Task: Where does "shifted" occur in the listing? Copy every line that holds it.

========================

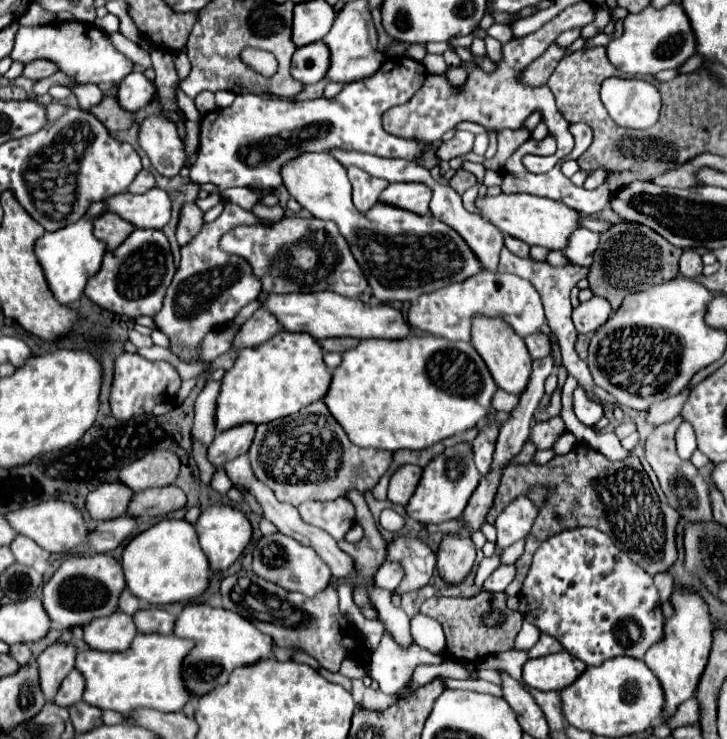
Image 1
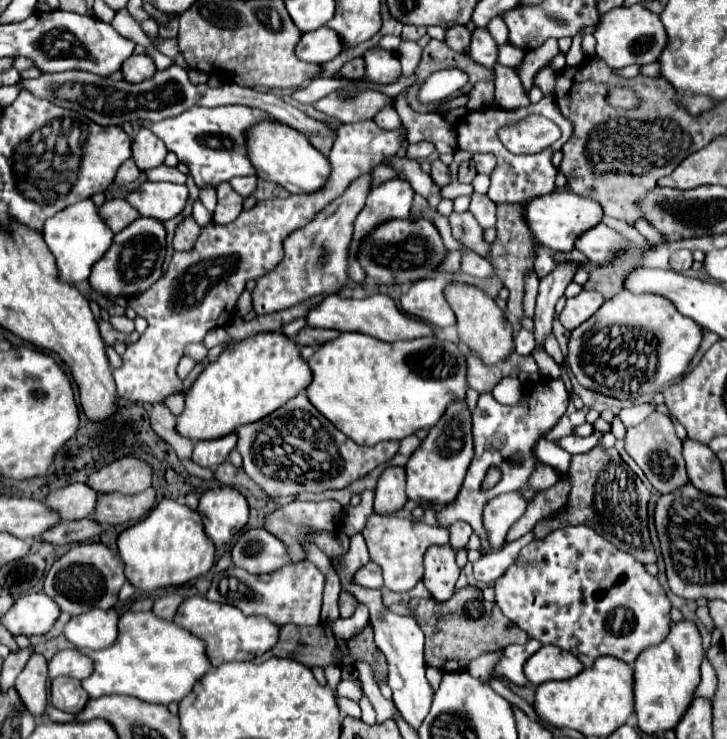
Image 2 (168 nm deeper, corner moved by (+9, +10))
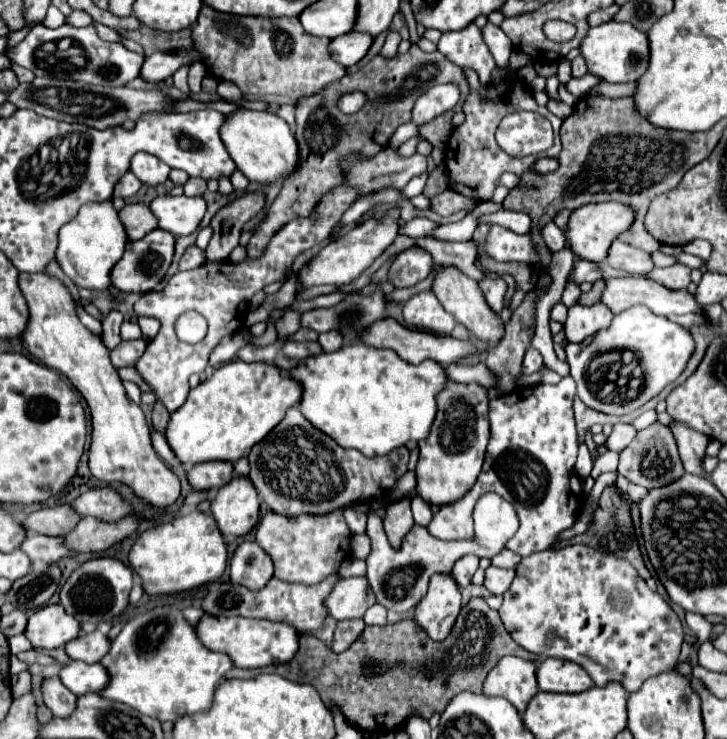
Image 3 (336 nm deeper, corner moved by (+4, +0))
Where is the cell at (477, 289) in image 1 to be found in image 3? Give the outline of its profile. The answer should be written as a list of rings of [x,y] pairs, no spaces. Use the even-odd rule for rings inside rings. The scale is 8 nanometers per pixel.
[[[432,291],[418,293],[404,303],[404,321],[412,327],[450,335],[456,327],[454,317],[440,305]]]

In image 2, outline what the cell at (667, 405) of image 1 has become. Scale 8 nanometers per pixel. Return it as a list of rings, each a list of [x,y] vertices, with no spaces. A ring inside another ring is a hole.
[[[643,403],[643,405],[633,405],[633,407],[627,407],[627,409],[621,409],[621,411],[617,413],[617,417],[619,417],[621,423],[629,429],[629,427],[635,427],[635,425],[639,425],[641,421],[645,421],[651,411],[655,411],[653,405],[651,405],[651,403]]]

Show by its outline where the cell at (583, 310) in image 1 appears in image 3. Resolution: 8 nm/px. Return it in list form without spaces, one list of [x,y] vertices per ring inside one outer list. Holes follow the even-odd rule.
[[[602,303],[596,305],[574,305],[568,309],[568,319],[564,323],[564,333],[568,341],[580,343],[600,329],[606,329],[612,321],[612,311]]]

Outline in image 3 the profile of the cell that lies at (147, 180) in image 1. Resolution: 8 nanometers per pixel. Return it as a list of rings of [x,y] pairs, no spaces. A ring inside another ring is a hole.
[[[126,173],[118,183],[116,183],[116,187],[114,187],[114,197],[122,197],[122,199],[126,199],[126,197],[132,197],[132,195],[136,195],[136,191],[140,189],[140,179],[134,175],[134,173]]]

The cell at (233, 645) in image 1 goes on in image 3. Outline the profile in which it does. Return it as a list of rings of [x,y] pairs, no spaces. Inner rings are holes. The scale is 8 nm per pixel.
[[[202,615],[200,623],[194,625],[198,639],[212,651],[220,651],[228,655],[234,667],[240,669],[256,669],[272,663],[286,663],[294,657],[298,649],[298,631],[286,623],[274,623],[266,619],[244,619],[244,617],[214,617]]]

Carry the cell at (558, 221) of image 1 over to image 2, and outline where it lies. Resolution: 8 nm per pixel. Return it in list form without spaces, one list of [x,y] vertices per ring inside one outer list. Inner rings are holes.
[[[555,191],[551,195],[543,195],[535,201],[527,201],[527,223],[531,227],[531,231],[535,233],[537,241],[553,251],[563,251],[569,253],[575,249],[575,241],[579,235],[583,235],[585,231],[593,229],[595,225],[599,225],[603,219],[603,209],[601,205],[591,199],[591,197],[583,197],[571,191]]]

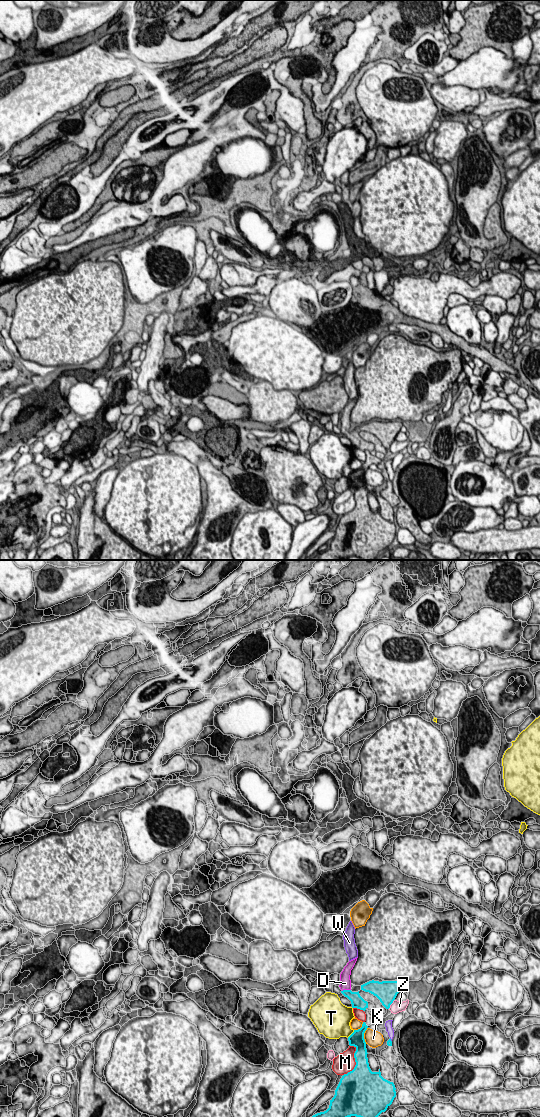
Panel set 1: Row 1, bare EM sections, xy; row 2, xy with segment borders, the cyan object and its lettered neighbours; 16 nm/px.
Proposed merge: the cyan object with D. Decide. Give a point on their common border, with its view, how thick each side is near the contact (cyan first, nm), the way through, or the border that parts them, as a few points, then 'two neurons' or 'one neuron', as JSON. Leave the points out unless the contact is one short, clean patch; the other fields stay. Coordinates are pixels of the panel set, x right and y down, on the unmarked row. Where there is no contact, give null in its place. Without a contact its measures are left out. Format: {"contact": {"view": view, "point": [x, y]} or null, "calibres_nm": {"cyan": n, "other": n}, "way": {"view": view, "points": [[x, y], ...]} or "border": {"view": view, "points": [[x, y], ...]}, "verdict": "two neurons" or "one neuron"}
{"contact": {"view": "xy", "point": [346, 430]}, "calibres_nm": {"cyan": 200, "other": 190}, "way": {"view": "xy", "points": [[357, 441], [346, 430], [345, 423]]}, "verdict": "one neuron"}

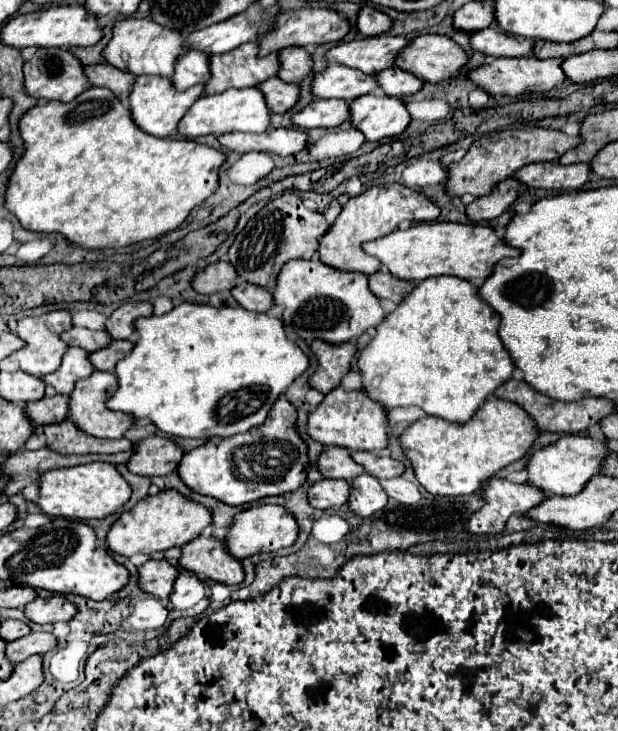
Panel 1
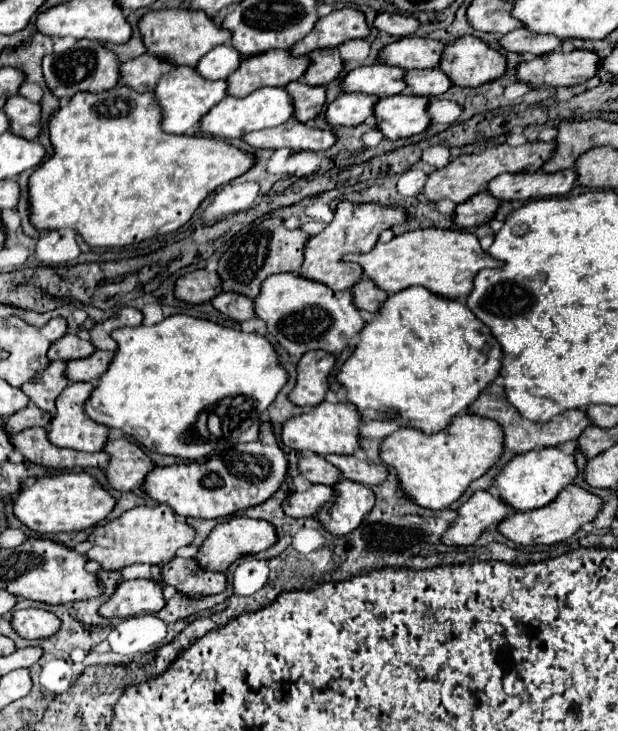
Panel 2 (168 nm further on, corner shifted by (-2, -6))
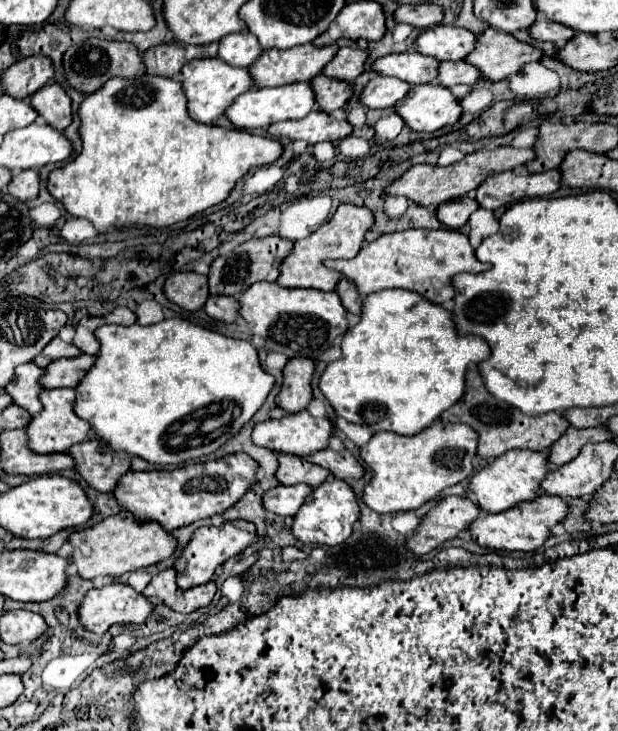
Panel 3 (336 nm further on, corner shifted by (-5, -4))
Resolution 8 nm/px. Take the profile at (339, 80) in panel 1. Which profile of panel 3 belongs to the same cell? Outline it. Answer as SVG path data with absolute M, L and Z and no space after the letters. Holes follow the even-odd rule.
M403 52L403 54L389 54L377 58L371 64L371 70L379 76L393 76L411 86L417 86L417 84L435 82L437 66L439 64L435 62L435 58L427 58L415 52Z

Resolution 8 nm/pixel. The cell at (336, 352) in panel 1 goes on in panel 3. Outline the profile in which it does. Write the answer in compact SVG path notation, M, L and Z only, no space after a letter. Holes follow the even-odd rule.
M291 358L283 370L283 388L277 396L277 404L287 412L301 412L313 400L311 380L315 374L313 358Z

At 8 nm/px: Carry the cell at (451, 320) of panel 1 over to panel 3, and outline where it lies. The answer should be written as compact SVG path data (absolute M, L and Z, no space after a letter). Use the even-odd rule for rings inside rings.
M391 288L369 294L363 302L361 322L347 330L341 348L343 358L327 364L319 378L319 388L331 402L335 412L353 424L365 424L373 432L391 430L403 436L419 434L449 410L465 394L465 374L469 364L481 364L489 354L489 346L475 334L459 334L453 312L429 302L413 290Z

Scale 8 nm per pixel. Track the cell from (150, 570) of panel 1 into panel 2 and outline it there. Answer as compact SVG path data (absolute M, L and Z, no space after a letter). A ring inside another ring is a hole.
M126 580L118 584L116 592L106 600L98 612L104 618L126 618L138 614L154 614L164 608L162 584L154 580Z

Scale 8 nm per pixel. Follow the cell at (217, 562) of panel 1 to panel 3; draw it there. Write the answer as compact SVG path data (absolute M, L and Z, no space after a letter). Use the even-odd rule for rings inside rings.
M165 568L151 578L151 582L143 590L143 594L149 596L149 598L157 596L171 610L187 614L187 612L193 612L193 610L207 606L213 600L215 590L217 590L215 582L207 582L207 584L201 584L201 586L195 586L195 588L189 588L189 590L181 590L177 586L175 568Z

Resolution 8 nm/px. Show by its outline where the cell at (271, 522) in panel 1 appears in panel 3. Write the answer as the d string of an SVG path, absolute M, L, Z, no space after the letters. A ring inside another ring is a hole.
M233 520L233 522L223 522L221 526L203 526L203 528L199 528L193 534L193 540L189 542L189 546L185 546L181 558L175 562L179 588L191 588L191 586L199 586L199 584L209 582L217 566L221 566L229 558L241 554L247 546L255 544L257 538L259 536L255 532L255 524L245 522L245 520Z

========================

Task solution:
Panel 2 (168 nm further on, corner shifted by (-2, -6))
Panel 3 (336 nm further on, corner shifted by (-5, -4))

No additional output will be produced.